Why no! I never thought other than
That God is that great absence
In our lives, the empty silence
Within, the place where we go
Seeking, not in hope to
Arrive or find. He keeps the interstices
In our knowledge, the darkness
Between stars. His are the echoes
We follow, the footprints he has just
Left. We put our hands in
His side hoping to find
It warm. We look at people
And places as though he had looked
At them, too; but miss the reflection.

When I read this poem, I remember how sometimes when I go home to visit my folks, I would walk into Grandma's house, half-expecting to see Grandpa sitting in the TV room, wearing his typical plaid short-sleeve shirt and faded jeans, eating pickles while watching TV, waiting for his grandkids to burst in for a scratchy kiss (he always had a thick mustache). He has been gone for almost 16 years, but the ache of missing him remains. This poem calls up that ache, so powerful I feel as if I am at Grandma's, standing in the living room, not wanting to look into the other room because as long as I don't, I can entertain the thought that Grandpa is there.

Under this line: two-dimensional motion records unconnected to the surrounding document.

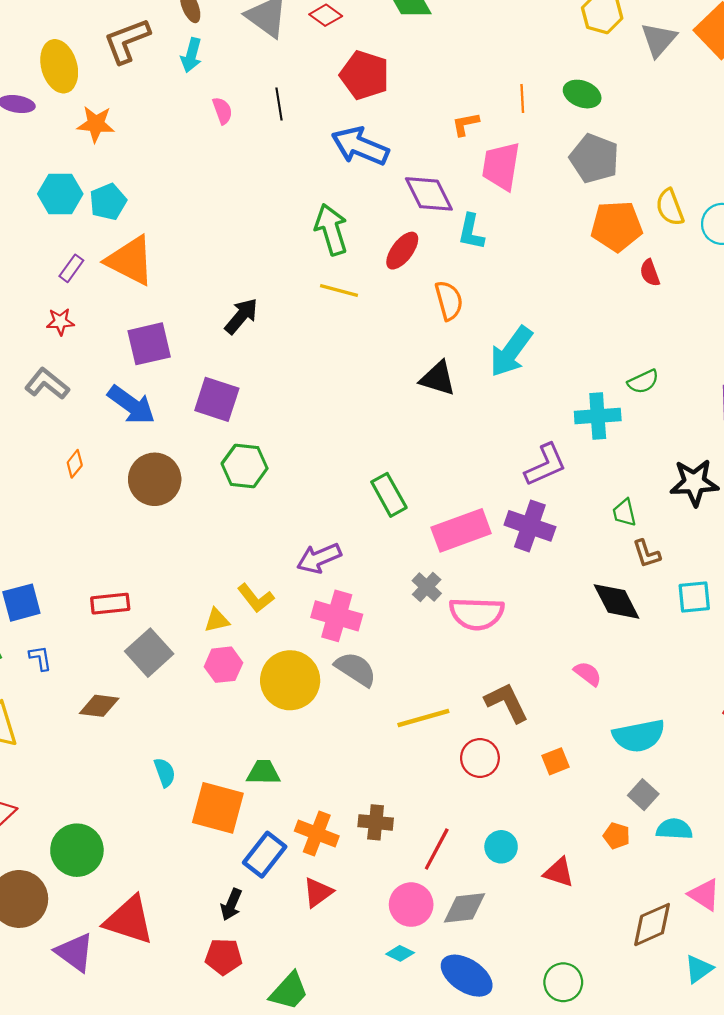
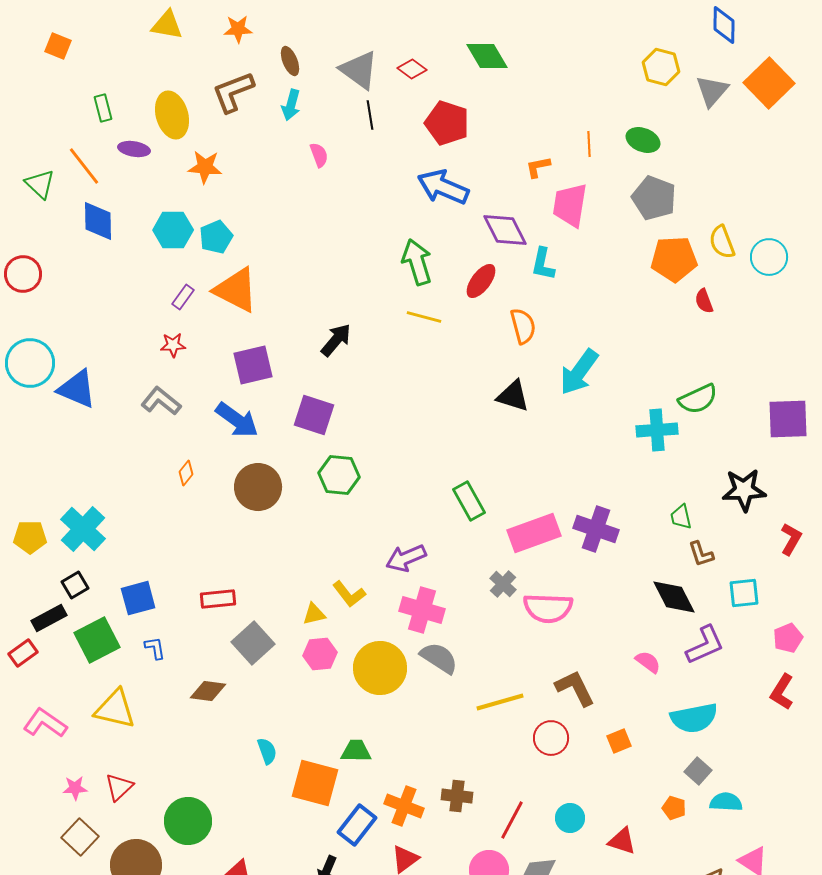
black line: (279, 104) -> (370, 115), moved
green semicircle: (643, 382) -> (698, 399), size x1.4
purple L-shape: (545, 465) -> (705, 645), moved

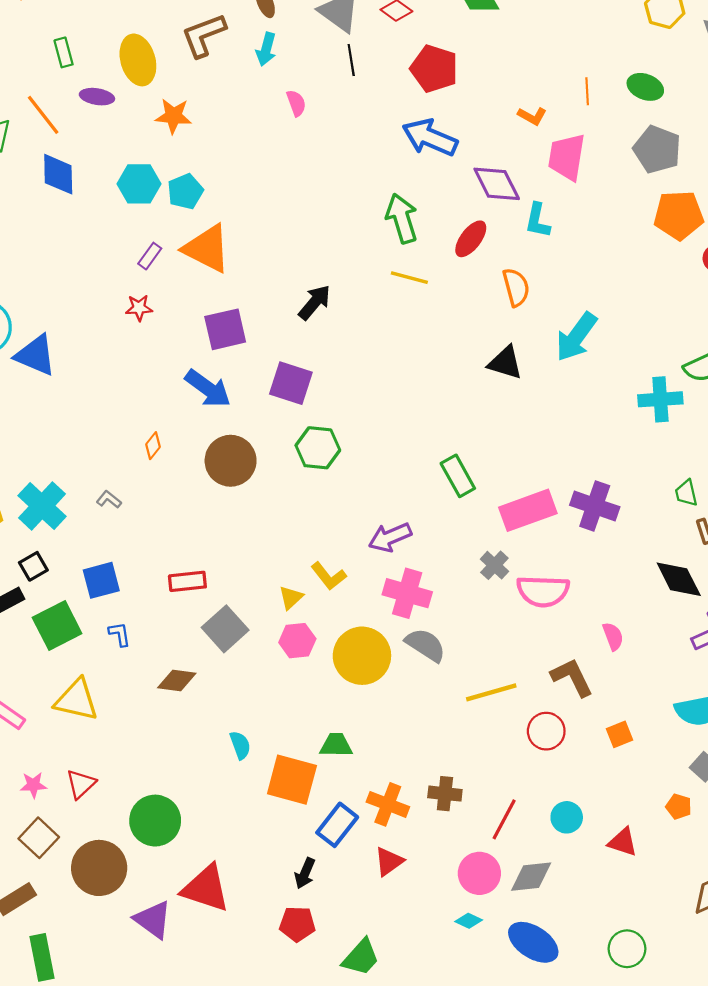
orange L-shape: (538, 167) -> (532, 116), turned -140
gray L-shape: (161, 401) -> (109, 500), moved, size x0.6
yellow triangle: (314, 614) -> (291, 598), turned -30
pink semicircle: (648, 662) -> (613, 636), moved, turned 32

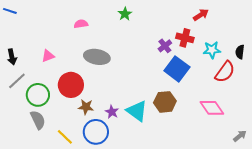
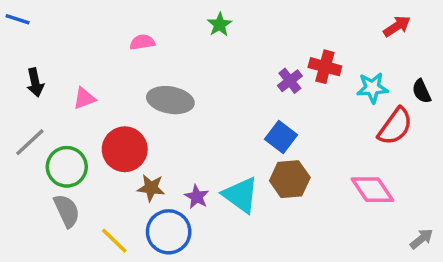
red arrow: (201, 15) -> (397, 26), moved
black semicircle: (240, 52) -> (422, 91), turned -32
black arrow: (12, 57) -> (35, 83), moved
blue square: (177, 69) -> (281, 137), moved, size x0.7

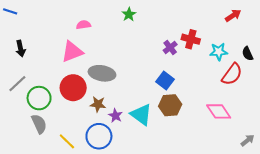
pink triangle: (84, 98) -> (72, 52), moved, size x1.6
gray ellipse: (170, 100) -> (102, 73), moved
brown star: (151, 188) -> (98, 104), moved

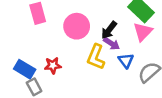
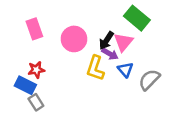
pink triangle: (143, 32) -> (123, 42), moved
red star: (53, 65) -> (36, 70), moved

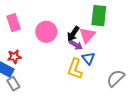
green rectangle: (137, 18) -> (99, 16), turned 55
yellow L-shape: (95, 68) -> (75, 69), moved
gray semicircle: (149, 80) -> (116, 78), moved

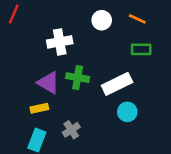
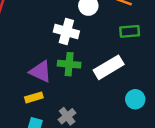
white cross: (60, 42) -> (66, 32), moved, turned 30
cyan circle: (127, 112) -> (135, 99), moved

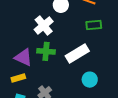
white cross: (66, 32) -> (44, 25), turned 36
cyan circle: (135, 99) -> (90, 80), moved

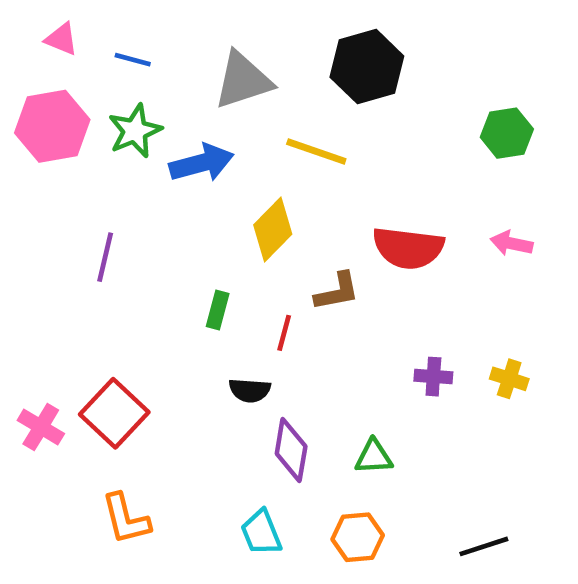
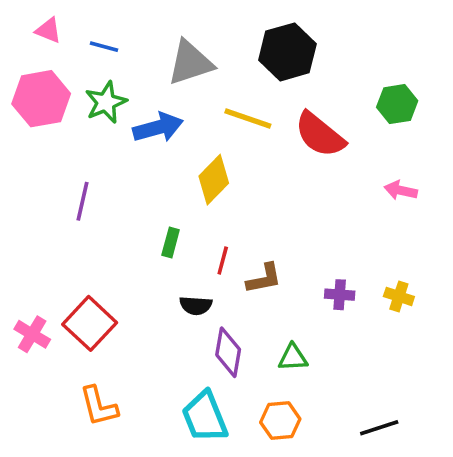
red semicircle: (408, 248) -> (320, 135), moved, turned 32
brown L-shape: (337, 292) -> (264, 278), moved
cyan trapezoid: (261, 533) -> (205, 417), size x1.4

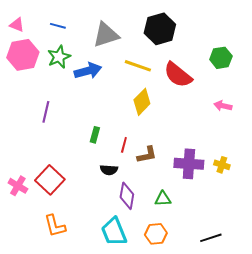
pink triangle: (48, 30) -> (17, 25), moved
yellow diamond: (214, 180) -> (142, 102), moved
purple cross: (340, 295) -> (189, 164), size x1.8

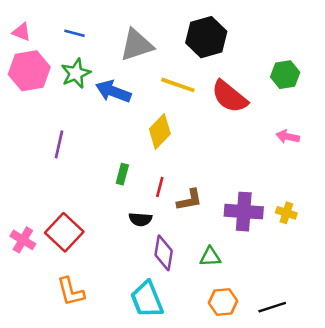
blue arrow: (88, 71) -> (113, 91), turned -144
yellow diamond: (142, 102) -> (160, 131), moved
orange hexagon: (156, 234) -> (223, 302), moved

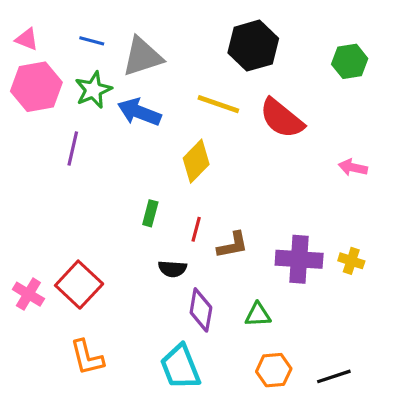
gray triangle: (137, 45) -> (142, 57), moved
green hexagon: (285, 75) -> (350, 61), moved
purple line: (59, 144) -> (73, 148), moved

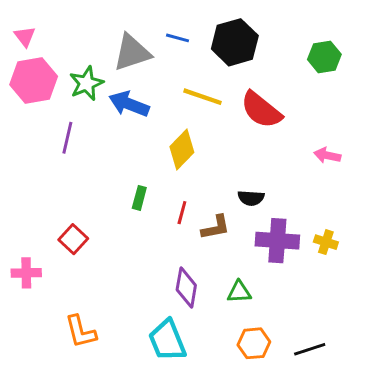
pink triangle: (27, 39) -> (25, 36), turned 30
blue line: (92, 41) -> (178, 38), moved
black semicircle: (172, 269) -> (251, 198), moved
red square: (79, 285) -> (73, 239), moved, size x0.7
pink cross: (28, 294) -> (26, 273), turned -32

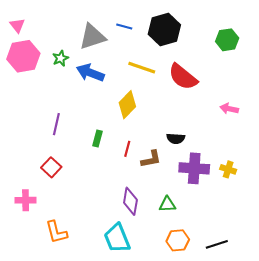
green star: (86, 83) -> (60, 58), size x0.7
purple line: (67, 138) -> (56, 124), moved
pink cross: (26, 273) -> (26, 200), moved

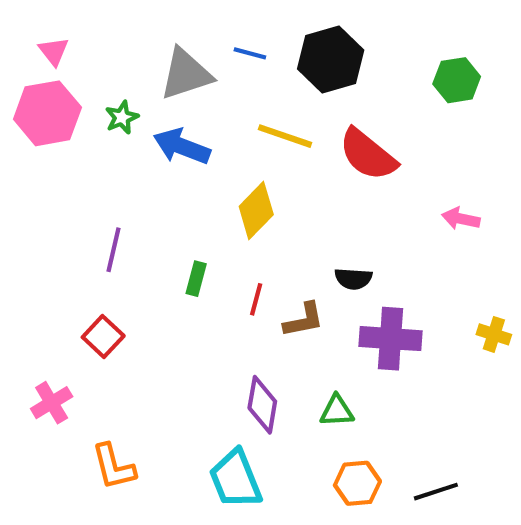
pink triangle: (17, 25) -> (54, 51), moved
yellow cross: (228, 169) -> (494, 334), moved
pink cross: (26, 200) -> (52, 403), turned -30

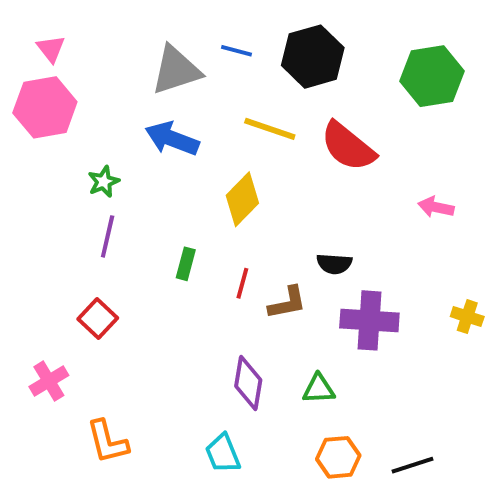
green hexagon: (457, 80) -> (432, 76), size x1.4
green star: (122, 117) -> (104, 182), moved
cyan trapezoid: (235, 479) -> (223, 453), size x0.7

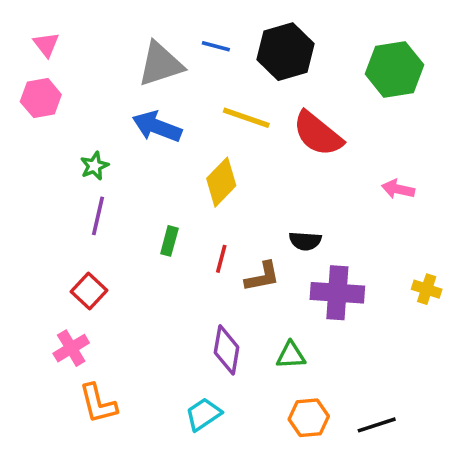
pink hexagon: (45, 107) -> (41, 98), size x0.7
pink cross: (49, 381) -> (71, 348), moved
cyan trapezoid: (223, 453) -> (203, 414), turned 78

What does missing Grandpa have to do with a poem musing on the perceived absence of God? Well, not much, besides the uncanny ability of poetry to evoke associations and summon memories, bypassing logic to touch the core of our being, using what we know to help us understand what the poem is suggesting.

Poetry is a way of saying what cannot be said.

Monday, March 02, 2009

Itsy bitsy spider

Yesterday morning I woke up to a tiny spider hovering several feet above my face. I laid there, thinking it looked as though it was clambering up the molecules of air, or some invisible ladder, when it abruptly dropped a foot. I moved quicker than I thought possible, and Pope leaped into the fray.

It reminded me of a time in chapel at Asbury College. I was sitting on the main floor, with nearly two stories of open space above my head, when I noticed (along with a good chunk of the student body in the section I was in) a fat spider slowly, methodically lowering itself from the ceiling (I remind you that said ceiling was nearly two stories above). It landed on a student's shoulder several rows ahead of me (which should give you an idea of just how large said spider was, that I could spot it with my naked eye). We all watched with bated breath as someone tapped this student's other shoulder. Since it was a guy, he just casually brushed the spider off his shoulder and resumed listening to the sermon. It was rather anti-climatic, and I always wondered what would have happened if it had been a girl.